*Work task*: Copy out exactly the stretch of the listing below that begins at the line containing "484 str., ilustr." and ends at the line containing "omalovažavanjem hrvatskoga filma.", and copy nothing outside it.

*Exercise data*:

== Segment start ==

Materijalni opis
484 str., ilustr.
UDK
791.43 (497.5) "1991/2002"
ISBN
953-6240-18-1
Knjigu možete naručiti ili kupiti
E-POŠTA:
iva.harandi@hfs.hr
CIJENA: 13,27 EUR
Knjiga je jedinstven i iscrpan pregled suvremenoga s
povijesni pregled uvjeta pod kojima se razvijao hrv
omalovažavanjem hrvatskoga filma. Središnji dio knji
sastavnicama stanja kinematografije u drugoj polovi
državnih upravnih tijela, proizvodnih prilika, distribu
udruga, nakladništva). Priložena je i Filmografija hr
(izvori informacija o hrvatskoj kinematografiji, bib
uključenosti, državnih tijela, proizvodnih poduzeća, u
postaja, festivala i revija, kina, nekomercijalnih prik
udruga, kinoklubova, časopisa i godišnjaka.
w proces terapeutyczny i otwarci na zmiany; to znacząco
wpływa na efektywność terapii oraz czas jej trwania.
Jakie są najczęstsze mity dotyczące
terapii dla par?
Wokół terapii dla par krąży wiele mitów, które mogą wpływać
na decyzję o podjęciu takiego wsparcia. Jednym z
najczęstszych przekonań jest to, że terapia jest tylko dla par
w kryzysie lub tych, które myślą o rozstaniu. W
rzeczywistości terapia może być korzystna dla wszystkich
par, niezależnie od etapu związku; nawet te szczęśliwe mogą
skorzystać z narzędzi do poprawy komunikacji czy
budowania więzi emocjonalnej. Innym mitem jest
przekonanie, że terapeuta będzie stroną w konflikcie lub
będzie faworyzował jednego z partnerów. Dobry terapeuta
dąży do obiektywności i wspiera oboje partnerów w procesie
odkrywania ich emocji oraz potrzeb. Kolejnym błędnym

== Segment end ==

*Result of the exercise*:
484 str., ilustr.
UDK
791.43 (497.5) "1991/2002"
ISBN
953-6240-18-1
Knjigu možete naručiti ili kupiti
E-POŠTA:
iva.harandi@hfs.hr
CIJENA: 13,27 EUR
Knjiga je jedinstven i iscrpan pregled suvremenoga s
povijesni pregled uvjeta pod kojima se razvijao hrv
omalovažavanjem hrvatskoga filma. Središnji dio knji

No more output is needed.